Should a person with health problems be forcing himself to make bows?
It is hardly prayer that a person thinks of when he is trying to catch his breath and overcome dizziness after performing another set of bows. Rather, his thoughts are about not breaking the silence, or not falling over. This is why saints teach to replace bows with the Jesus prayer. In doing so, we replace one ascetic exercise with another, in order to humble ourselves and feel reverence and veneration towards the Lord. This is the focus point of all such practices.
Venerable Macarius of Optina writes that it is not the kneeling that will be accounted for at the Last Judgement, but our humility, patience and the love that we show one another. We often fail to understand that fasting, bowing, and vigilance are not the end, but only the means. A Christian seeks to do a certain number of bows, not to lose weight, but to humble himself before God. Making bows in the morning may help a person greet his relatives with joy rather than anger.
Sometimes it happens that performing bows does not bring a person to humility, while someone else succeeds at humbling himself without bowing. Which of them is closer to God? The answer is obvious. We read it in the Bible during the Week of the Publican and the Pharisee preceding the great Lent. The publican left more justified than the Pharisee. He did not kneel, but prayed tearfully. So, is not our position during prayer that matters most, but its essence. Let us remember therefore that bows are needed as one of the means to help us enter a spiritual state, which leads us to humility before God.
Why Are There So Many Bows during Lent?
First, there are more services during Lent than during ordinary times. Second, people usually go to church on Sundays, the day when full earth-low bows are less common. If we observed how bowing is performed during weekday services we would notice that it is in fact distributed rather evenly throughout the liturgical year, and the changes related to Lent are not sudden.
Great Lent is a special time for Christians. The physical means that we use during this time to summon our spiritual strength can be compared to the way athletes intensify training before competitions. Athletes leave their homes and devote all their time to training while we also resort to practices that, if used correctly, stimulate our spiritual growth.
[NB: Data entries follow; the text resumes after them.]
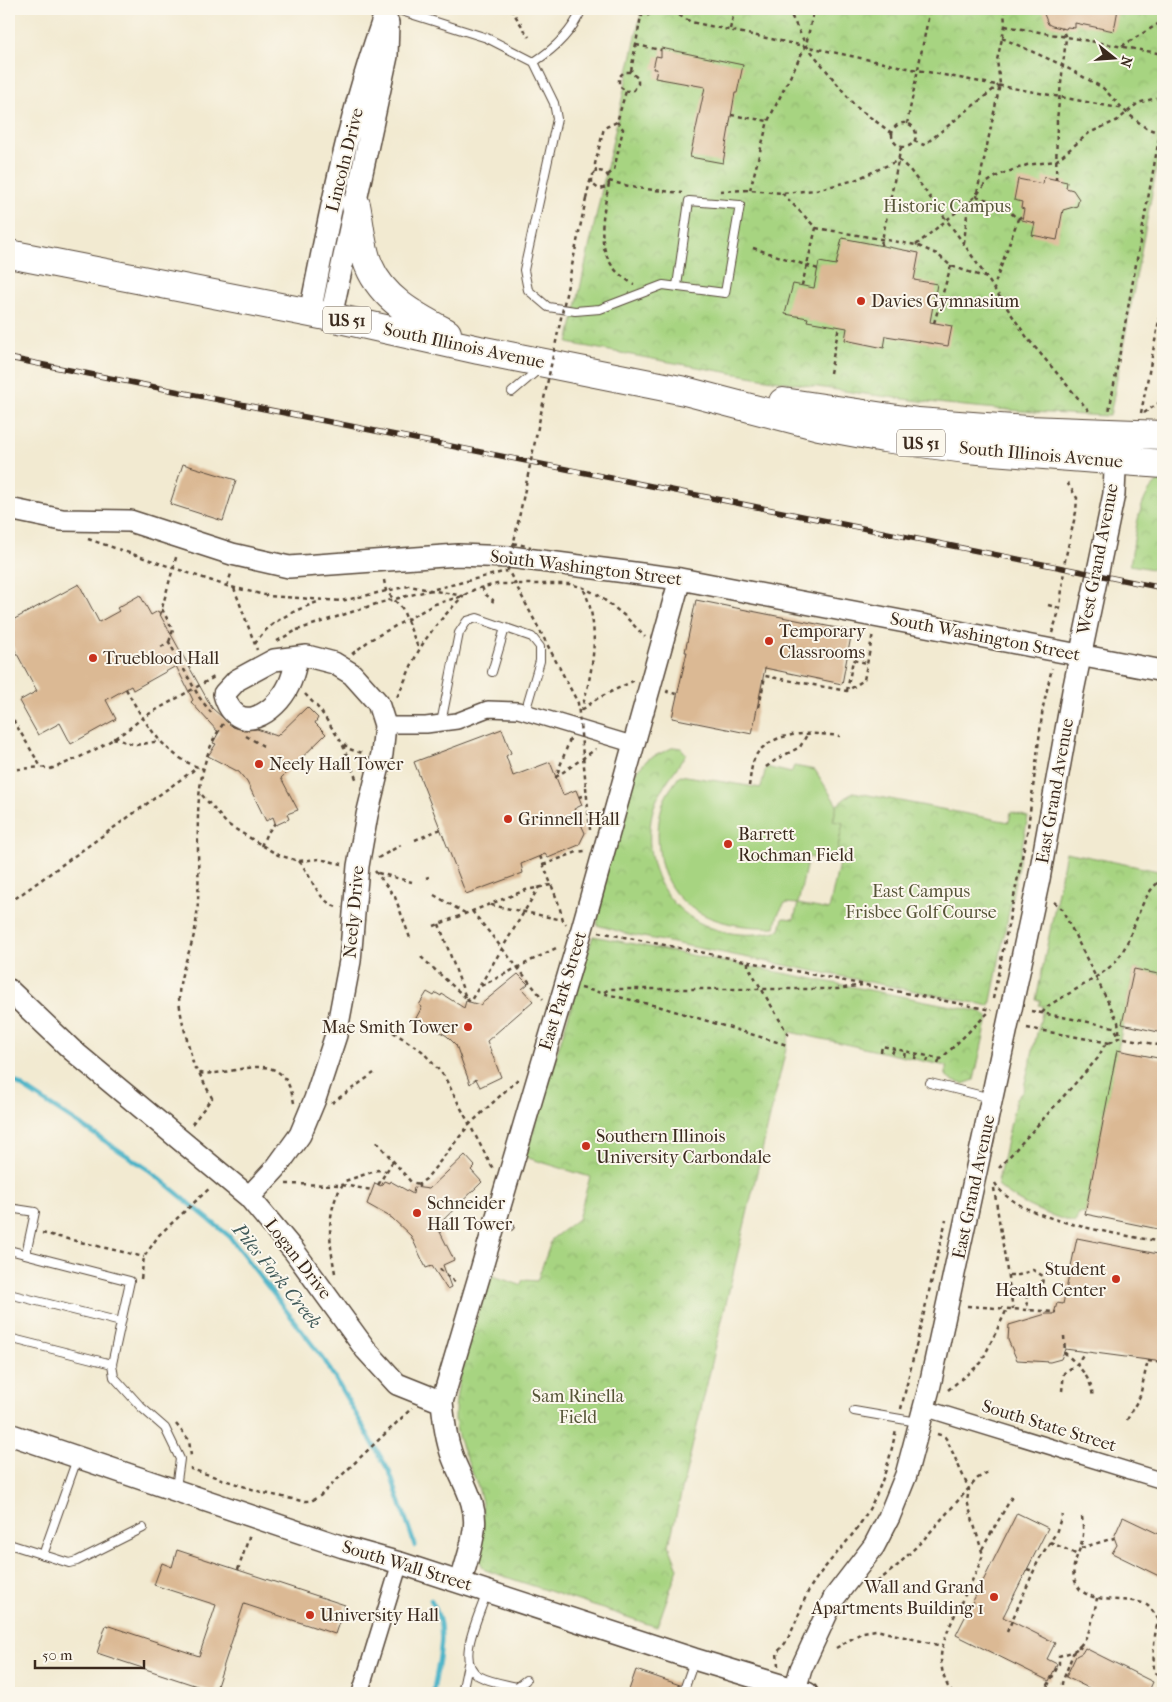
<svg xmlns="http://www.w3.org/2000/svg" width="1172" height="1702" font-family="'IM FELL French Canon',serif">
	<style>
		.grass { fill: #a7d481; stroke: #717f50 }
		.park { fill: url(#park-crowns); stroke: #717f50 }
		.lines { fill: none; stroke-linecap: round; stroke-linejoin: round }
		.stream { stroke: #49b3c7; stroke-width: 4.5 }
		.building { fill: #dbb994 }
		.lane-casing { stroke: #564739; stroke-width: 10 }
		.street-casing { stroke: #564739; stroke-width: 18 }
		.secondary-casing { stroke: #564739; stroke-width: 24 }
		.highway-casing { stroke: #564739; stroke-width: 30 }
		.path { stroke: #564739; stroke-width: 2.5; stroke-dasharray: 4 4; stroke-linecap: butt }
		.lane { stroke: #fff; stroke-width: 8 }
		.street { stroke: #fff; stroke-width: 15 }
		.secondary { stroke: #fff; stroke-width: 21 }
		.highway { stroke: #fff; stroke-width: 28 }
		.rail-casing { stroke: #3b2a1e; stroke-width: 5.5 }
		.rail { stroke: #fbf7ec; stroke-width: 4; stroke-dasharray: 11; stroke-linecap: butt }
		.path-bridge { stroke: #564739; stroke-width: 2.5; stroke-dasharray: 4 4; stroke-linecap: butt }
		.poi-dot { fill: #c8321e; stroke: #fbf7ec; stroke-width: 2 }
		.labels { text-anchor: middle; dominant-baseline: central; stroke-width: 4; stroke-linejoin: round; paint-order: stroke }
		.shield { fill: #fbf7ec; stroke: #75685c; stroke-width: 1 }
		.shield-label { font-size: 16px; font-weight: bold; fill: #3b2a1e }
		.street-label { font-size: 18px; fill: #3b2a1e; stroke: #fbf7ec }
		.park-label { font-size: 18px; fill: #565437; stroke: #fbf7ec }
		.poi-label { font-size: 18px; fill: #3b2a1e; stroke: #fbf7ec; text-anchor: start }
		.water-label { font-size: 19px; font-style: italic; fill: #405a59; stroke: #fbf7ec }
	</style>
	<defs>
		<pattern id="park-crowns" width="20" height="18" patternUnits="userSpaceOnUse" patternTransform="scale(1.25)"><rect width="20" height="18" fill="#a7d481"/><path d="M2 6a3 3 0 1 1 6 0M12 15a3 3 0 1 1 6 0" fill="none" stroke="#91b66f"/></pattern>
	</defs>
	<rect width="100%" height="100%" fill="#fbf7ec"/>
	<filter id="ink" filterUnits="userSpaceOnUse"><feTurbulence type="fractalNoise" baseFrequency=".02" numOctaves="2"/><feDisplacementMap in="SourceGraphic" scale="10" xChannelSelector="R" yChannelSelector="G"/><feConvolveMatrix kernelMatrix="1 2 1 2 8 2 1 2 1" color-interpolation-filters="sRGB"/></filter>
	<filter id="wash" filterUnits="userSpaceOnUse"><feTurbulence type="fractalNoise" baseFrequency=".0096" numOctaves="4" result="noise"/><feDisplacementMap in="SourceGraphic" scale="20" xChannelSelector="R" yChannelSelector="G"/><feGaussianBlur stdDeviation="1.12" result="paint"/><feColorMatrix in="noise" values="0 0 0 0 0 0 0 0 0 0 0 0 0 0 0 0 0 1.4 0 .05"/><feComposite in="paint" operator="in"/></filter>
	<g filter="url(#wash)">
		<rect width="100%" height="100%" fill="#f2ead1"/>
		<path class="grass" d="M794,766l21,4 22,35 -4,16 10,2 -8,39 -27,-5 -10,47 -13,-1 -7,11 -3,13c-54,2 -110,-15 -116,-77 -2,-16 -1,-34 5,-49 3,-9 11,-18 16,-26l81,13 5,-21 25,6z"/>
		<path class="park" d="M642,9h521v125l-53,282c-182,-6 -364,-39 -542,-73z
			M1163,479v92l-33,-6c5,-25 7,-75 33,-86z
			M674,747l7,1 5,6c-13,21 -32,40 -35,66 -12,79 56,130 129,110l3,-12 11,1 4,-15 31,6 10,-47 -4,-1 8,-39 -10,-2 4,-16 16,-13 156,30 2,-10 17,5 -38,189 -362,-72 -31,-9 8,-48 29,-103 14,-15z
			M1066,852l97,20v103l-29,-6 -49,245 -6,-1 -4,10c-29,-9 -54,-17 -77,-37v-5l18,-82 7,-8 19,-78 1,-7 -4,-1 2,-4 -5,-1z
			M593,936l389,76 6,6 -14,62 -11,4 -13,-4 -4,-5v-9l-156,-34 -121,513 9,23 -21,59 -172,-57c-14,-17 0,-39 -2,-59 -2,-30 -22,-55 -27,-84 -7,-36 23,-114 34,-152l30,10 3,-5 14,1 15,-42 26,-20 12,-42 -65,-20z"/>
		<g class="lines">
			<path class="stream" d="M9,1078l140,92 80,66 96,125 65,112 25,73
				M431,1600c19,29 7,62 2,93"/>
		</g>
		<g id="blocks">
			<path class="building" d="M1042,9h76l-4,22 -39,-8v5l-8,-1 -1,2 -14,-3 -4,-2z
				M661,48l82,17 -6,28h-2l-12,70 -33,-6 15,-70 -50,-9 2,-9h-4l3,-13 5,1z
				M1044,177l23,5 -1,6 7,2 6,9 -2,7 -14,4 -6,30 -25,-5 3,-12 -13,-3 2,-11 -3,-1 1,-6 -8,-2 4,-21 25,5z
				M842,238l77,15 -5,27 23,4 -7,38 22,4 -4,20 -62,-10 -2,12 -39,-8 2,-12 -40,-7 1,-3 -23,-4 8,-30 21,4 5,-26 17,3z
				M183,464l53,16 -13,41 -53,-17z
				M79,584l20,38 20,-11 -2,-3 23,-13 11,20 7,-4 54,97 21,19 10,3 14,-1 20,7 30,-29 11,11 -3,5 11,11 -45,44 17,32 -11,4 2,5 -13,6 -3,-8 -7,4 -19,-39 -8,-10 -31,-16 8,-12 -3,-1 7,-13 -2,2 -27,-30 2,-2 -17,-34 -43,24 -2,-4 -25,14 10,19 -45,25 -11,-21 -22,12 -19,-34 18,-10 -28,-52v-17z
				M696,600l156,31 -10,53 -77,-16 -13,66 -80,-16 15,-66h-2z
				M502,729l9,24 -5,3 7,20 37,-14 13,33 13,-5 6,15 -8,4 11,24 -6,12 -31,13 -3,-4 -24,10 2,9 -57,21 -52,-132z
				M1134,969l29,6v58l-41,-9z
				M518,974l10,10 -6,5 11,12 -46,40 14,36 -21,10 -4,-8 -6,5 -14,-39 -9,-9 -31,-18 6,-11 -3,-2 8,-13 7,4 2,-3 5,3 1,-2 22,14 2,-7 14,4z
				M1117,1050l46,9v171l-78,-16z
				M465,1155l10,11 -4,4 11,12 -45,44 17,34 -11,5 8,22 -4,2 -15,-23 -6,2 -15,-32 -19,-18 -25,-14 8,-21 6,3 3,-5 5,2 1,-2 23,13 1,-7 15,2z
				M1077,1238l86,17v107l-98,-13 -4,10 -11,3 -33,-2 -9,-20 1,-15 37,-11h8l3,-11 6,1z
				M1017,1513l31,15 -45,89 52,26 -8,16 10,5 -8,17 -93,-46z
				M1123,1517l40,19v42l-51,-25 5,-8 -3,-8z
				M177,1550l168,55 -10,29 -91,-30 -29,88 -118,-39 9,-28 93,31 17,-51 -62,-20 8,-22 10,4z
				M1085,1648l68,34 -5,11h-49l-33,-16 10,-21 6,-3z
				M636,1670l44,15 -3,8h-37l-11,-3z"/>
		</g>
	</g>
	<g filter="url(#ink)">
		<use href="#blocks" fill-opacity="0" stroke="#564739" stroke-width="1"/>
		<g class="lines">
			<g class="lane-casing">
				<path id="lane" d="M395,9l92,29 47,24 20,41 3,16 -33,151 4,20 20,17 27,4 25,-2 63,-24 62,8 15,-88 -51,-4 -12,85
					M534,62c22,-14 38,-30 48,-53
					M512,392l27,-23
					M492,672l13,-44
					M441,723l18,-90 8,-12 10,-3 55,19 8,10v14l-15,51
					M930,1083l61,15
					M9,1208l26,4 -9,42
					M497,1222l13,4
					M9,1250l121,31 -18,83 2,13 27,30 24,21 15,31 -4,29
					M9,1294l112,28
					M9,1338l103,26
					M854,1411l64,11
					M9,1544l60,19 8,-2 66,-33
					M43,1555l34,-96
					M486,1594c-6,21 -32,68 -7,82 11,6 26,8 38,11l9,-7
					M462,1693l6,-29
					M683,1693l11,-32"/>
			</g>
			<g class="street-casing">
				<path id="street" d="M385,725h41l31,-4 31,-12 30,1 117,35
					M924,1408l239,73
					M360,1693l40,-130"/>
			</g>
			<g class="secondary-casing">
				<path id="secondary" d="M310,313c20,-102 41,-207 77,-304
					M331,317l56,-261 1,-33
					M9,509l53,11 68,1 102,33 57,13 169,-12 52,2 170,22 483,92
					M9,990l63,60 177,147 45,54 72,99 31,34 45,18c2,19 4,38 11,56 9,24 25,45 21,72 -2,18 -9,35 -13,52
					M249,1197l27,-29 24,-33 15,-36 21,-64 14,-74 8,-95 9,-51 15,-61 3,-29 -7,-22 -26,-29 -18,-11 -27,-7 -33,4 -37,20 -13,14c12,45 52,19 65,-9 4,-8 6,-18 8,-26
					M442,1402l140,-473 98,-350
					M9,1434l334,113 57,16 294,96 113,34
					M794,1693l7,-24 33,-71 40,-52 15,-29 17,-42 24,-90 109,-506 34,-188 41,-197 2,-48"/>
			</g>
			<g class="highway-casing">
				<path id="highway" d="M356,205c4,19 5,43 13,61 14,34 48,51 78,67
					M9,254l322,63 148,33 206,41 134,35 65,12 82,11 197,15
					M783,402l135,20 110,8 135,5"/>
			</g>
			<path class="path" d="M511,9l18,28
				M634,9c5,9 15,10 20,0
				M656,9l21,5 14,8 226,48 207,39
				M788,9l18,36 49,61 38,28
				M871,9l58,2
				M1005,26l158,28
				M730,29l5,-20
				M1002,38l60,27 41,23 24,25 19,15 14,5 -51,279
				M636,45l25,5
				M1122,46l41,-25
				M631,71l10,-55
				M731,115l37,6
				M892 135a12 12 0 1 1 24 0a12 12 0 1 1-24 0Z
				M907,124l23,-115
				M914,141l10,4 75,-60
				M1159,145l4,7
				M596,173l-1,-9 9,-36 13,-6 9,-31 -7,-5v-9l5,-5h6l8,6v6l-4,6 -8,1
				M608,175l6,-5 9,-41 -6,-7
				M1056,180l1,-60 9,-82 -4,-10
				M609,181l27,7 46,5
				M609,184c-5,25 -13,57 2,80 5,9 15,15 23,21
				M750,190l18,-69 38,-76 8,-36
				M720,191l30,-1 32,3 34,-3 39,-10 44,-20 11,10 54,74 64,95 61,72
				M782,193l34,35 -14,57
				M977,193l23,-109 -3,-24 8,-34 -1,-17
				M976,196l26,9 16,14 -24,67
				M586,199c2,-7 3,-18 7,-24 11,-13 27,12 6,14l-7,-5v-6
				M1018,219l4,-3
				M816,228l100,17 21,9 14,12 36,12
				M964,243l4,-38 6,-7
				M881,245l20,-98
				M916,245l60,-49 10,-13 13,-8 28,-10 29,-4 33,-28 29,-13 20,-17 18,-5 7,1
				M753,248l65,21
				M934,323l17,-57
				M830,373l9,-47
				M1141,413l22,-113
				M1144,413l19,-13
				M88,539l139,47 42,10 72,5 68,-15 54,10c-17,18 -33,34 -45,56 -8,15 -14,32 -22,47
				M384,580l2,11 16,17 17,42
				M227,586l5,-15
				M482,587l3,7 8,6 -1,3
				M234,588l23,62
				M1048,605l12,3
				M162,609l11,21 -4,12
				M160,615l17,-61
				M1052,633l8,-25 5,-48 11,-48 1,-14 -9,-14 2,-3
				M277,641l20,-11
				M255,644c13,-23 41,-34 65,-43
				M161,647l8,-5 30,55 13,17
				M352,654l18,-14 65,-36 28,-8 12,-7 22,-5h72l13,3 16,8 27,21 20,21
				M126,689c18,33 39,69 78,80
				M668,690l-1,2 10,2
				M847,691l6,-31 14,3
				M305,694l15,16 22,33 15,38
				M759,707l6,-31 82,15 17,-11 9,-47
				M582,710l16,-12 35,-17
				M581,711c12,-39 21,-86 1,-125
				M9,713l32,54 9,2c32,-11 67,-29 92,-51l74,-42
				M223,724c-40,57 -18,134 -27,199 -3,26 -17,47 -17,74 1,23 10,47 15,70l5,6c38,5 84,-31 95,30
				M246,736l19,11
				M113,738l23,7 24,-4
				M570,739l-14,38 40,-28
				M344,744l5,5 16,5
				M766,767l11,-8 23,-12 8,-14
				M9,770l32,-3
				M749,786c2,-12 2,-28 12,-37 20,-19 54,-16 79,-13
				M586,787l4,43
				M202,795l25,29 51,31 21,6 20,-2 23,5
				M579,797l8,-2
				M415,840l26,-11
				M261,846l5,-11 9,-12
				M540,856l18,46 5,18 3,4
				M378,858l23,-13
				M299,861c13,15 18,40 38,46
				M543,865l34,-13 8,-1
				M375,871l20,26 15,41
				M378,873l34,9
				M426,878l3,-1
				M434,895l31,18
				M1054,902l8,7 56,113 2,15
				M9,903l189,-136
				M491,905l72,15
				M472,911l71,88
				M439,924l27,74 4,4 69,-115
				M434,926l92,-36 25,-5
				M599,932l392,78
				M421,957l45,41
				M748,962v4l41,70
				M481,986l77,-39
				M581,988l80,19 126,38
				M604,992l6,-3h228l24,-4
				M993,999l35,-171 15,-121 9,-39
				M1031,1011l83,16 5,9
				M1042,1013l6,-7c17,-11 55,-30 68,-45 20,-24 21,-66 47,-82
				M1027,1028l83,15
				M393,1032l29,19 22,25 49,93
				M881,1052l1,-6 59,13 50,-49
				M892,1054l2,-5
				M904,1057l1,-6
				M915,1059l1,-5
				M927,1062l2,-6
				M938,1064l2,-5
				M332,1103l42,-30
				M192,1124l20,-26 -13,-25
				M377,1142l34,40 8,2
				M999,1168l99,-110 6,-12 16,-9 43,9
				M995,1183c21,38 126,51 166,59
				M286,1184l56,1 30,5
				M378,1185l15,-24
				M419,1187v-3l7,-5 43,-54 49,-46
				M994,1188l19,121
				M42,1233l102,24
				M440,1269l9,9 9,6
				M335,1273c-6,-32 -10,-64 10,-92l33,-11 8,1
				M1009,1275h10l14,-5 10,6 -1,10 -15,8 -1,8 4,8
				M141,1279l3,-22 15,-22 52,-48
				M967,1306l89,6
				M1064,1336l1,17c11,10 30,28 27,45
				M1148,1361l15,2
				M948,1390l33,-27 26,-54
				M1062,1391l2,-18 13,-9 7,-11
				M901,1409l45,-189
				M1127,1420l13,-24 8,-36
				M176,1424l13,16 2,16
				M937,1434l7,2 3,4 22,49 -2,12 16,54c-11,31 -31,59 -40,90 -5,15 0,36 9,48
				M191,1467v2l73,24 38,8h9l9,-5 92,-88
				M1082,1517c1,8 2,16 0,23 -2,13 -11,24 -8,37 7,34 58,16 74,29 6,6 11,14 15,22
				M1050,1542l28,13
				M1081,1548l33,-10
				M982,1549l31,-54
				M1027,1569l6,2
				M238,1570l12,-36
				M877,1582l20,-16 28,-28 53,-60 10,-6
				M1163,1610c-10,19 -10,41 -9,62l9,6
				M1007,1632l32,-73 17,-26 6,-18
				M1078,1646l5,4
				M836,1648l27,-16 13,-2 66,16
				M778,1666l-1,-14c15,-11 23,-46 33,-64 13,-21 31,-38 45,-57 23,-31 34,-65 41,-102
				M1044,1693l15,-29v-8c5,-2 12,-3 16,-6 15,-10 19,-35 22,-52
				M1062,1693v-10l12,-32
				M1162,1693l1,-3"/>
			<use href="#lane" class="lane"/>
			<use href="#street" class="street"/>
			<use href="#secondary" class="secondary"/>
			<use href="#highway" class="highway"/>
			<g class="rail-casing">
				<path id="rail" d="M9,358l1154,230"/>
			</g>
			<use href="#rail" class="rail"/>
			<path class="path-bridge" d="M586,199l-78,371 70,133 8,84
				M513,543l18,4
				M297,630l82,-27 128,-32"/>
		</g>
	</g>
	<g class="poi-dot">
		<circle cx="861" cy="301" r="5"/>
		<circle cx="769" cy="641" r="5"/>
		<circle cx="93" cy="658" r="5"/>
		<circle cx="259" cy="764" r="5"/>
		<circle cx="508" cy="819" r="5"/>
		<circle cx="728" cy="844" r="5"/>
		<circle cx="468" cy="1027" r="5"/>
		<circle cx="586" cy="1146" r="5"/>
		<circle cx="417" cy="1213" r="5"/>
		<circle cx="1116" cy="1279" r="5"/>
		<circle cx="994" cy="1597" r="5"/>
		<circle cx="310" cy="1615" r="5"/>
	</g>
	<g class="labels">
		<g class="shield">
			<rect x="323" y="306.5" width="48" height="27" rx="4"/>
			<rect x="897" y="429.5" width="48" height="27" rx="4"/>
		</g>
		<g class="shield-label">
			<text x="347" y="320">US 51</text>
			<text x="921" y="443">US 51</text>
		</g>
		<g class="street-label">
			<text transform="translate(345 160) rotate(-76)">Lincoln Drive</text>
			<text transform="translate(464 346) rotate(12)">South Illinois Avenue</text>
			<text transform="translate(1041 455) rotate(5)">South Illinois Avenue</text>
			<text transform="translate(1098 559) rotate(-79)">West Grand Avenue</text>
			<text transform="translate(586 568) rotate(7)">South Washington Street</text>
			<text transform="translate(985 637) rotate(11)">South Washington Street</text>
			<text transform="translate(1055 791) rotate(-80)">East Grand Avenue</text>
			<text transform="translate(354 912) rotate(-85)">Neely Drive</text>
			<text transform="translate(563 991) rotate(-73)">East Park Street</text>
			<text transform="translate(974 1187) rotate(-78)">East Grand Avenue</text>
			<text transform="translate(298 1259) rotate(52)">Logan Drive</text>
			<text transform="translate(1049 1426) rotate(17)">South State Street</text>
			<text transform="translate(407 1566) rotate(17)">South Wall Street</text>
		</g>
		<g class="park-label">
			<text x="947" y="206">Historic Campus</text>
			<text x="921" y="891">East Campus<tspan x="921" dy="21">Frisbee Golf Course</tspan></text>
			<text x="578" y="1396">Sam Rinella<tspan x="578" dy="21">Field</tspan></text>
		</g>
		<g class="poi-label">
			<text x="871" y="301">Davies Gymnasium</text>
			<text x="779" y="631">Temporary<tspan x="779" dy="21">Classrooms</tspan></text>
			<text x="103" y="658">Trueblood Hall</text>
			<text x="269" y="764">Neely Hall Tower</text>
			<text x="518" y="819">Grinnell Hall</text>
			<text x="738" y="834">Barrett<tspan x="738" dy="21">Rochman Field</tspan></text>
			<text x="458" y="1027" text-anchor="end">Mae Smith Tower</text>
			<text x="596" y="1136">Southern Illinois<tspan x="596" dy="21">University Carbondale</tspan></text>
			<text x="427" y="1203">Schneider<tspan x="427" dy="21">Hall Tower</tspan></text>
			<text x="1106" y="1269" text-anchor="end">Student<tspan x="1106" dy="21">Health Center</tspan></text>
			<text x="984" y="1587" text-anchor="end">Wall and Grand<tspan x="984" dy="21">Apartments Building 1</tspan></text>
			<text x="320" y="1615">University Hall</text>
		</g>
		<g class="water-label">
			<text transform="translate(277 1276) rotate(51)">Piles Fork Creek</text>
		</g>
	</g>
	<rect width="1172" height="1702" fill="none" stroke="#fbf7ec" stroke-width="30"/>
	<g transform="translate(1114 58) rotate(107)" stroke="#fbf7ec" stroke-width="4" paint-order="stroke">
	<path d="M0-4L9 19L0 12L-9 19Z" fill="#3b2a1e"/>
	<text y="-8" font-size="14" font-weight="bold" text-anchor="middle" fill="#3b2a1e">N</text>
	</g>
	<path d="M35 1660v8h109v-8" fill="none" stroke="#3b2a1e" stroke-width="2.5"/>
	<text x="42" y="1660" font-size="15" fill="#3b2a1e" stroke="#fbf7ec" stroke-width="4" paint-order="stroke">50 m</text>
</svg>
Does Christ Count our Bows?
One way or another, the number of bows should not alienate Christians from worship. It is Christ who brings us to church through His love, mercy and forgiveness. Christ knows our weaknesses. He is kind and will not count the number of our bows, but He will look at the condition of our heart. He sees our attitude towards people after we leave the temple humbled or irritated. The main thing that we need to learn is the goal of our spiritual path towards Christ, which ultimately consists in deification. “Be imitators of me, as I am of Christ.” says the apostle (1 Cor. 11: 1). This means that we need to become kind, compassionate, forgiving, long-suffering, merciful, not irritable or self-seeking. Bows are very helpful in achieving these goals.
Outside the Temple
I would like to draw your attention to one more important point. We often see small churches so filled with people during lenten services that it is difficult to literally raise a hand there, let alone bowing down. In this case bows can be performed at home, as well as before or after service. There is nothing wrong with that. Church singers are also allowed not to bow, because bowing may interfere with their breathing and make it difficult for them to keep the required rhythm and tempo of singing. A weak or disabled person can use a chair or some other piece of furniture to kneel down at home. There may not be such things in the temple, and this is another reason to bow at home. I repeat, there is nothing sinful in this. The Lord sees everything. There is also no need to perform bows, venerate icons and make the sign of the cross exaggeratedly and beyond measure. Divine service is the time for us to praise the Lord with one mouth and one heart, and not bow down whenever we please. There should be decency in everything.
Don’t be embarrassed if you can’t bow down. Try to remember that there are other ways to humble yourself before God. The tax collector found this way in the ability to consider himself the first sinner. The Lord, knowing our weaknesses, will always give us an opportunity to humble ourselves. Try to keep peace in everything, not to be irritated, not to offend. If you do kneel down, do not condemn those who do not. We are all different, but we are all united by our church and our Christ. The main thing is to humble ourselves and not be exalted. If we succeed in that, we will always be with the Lord.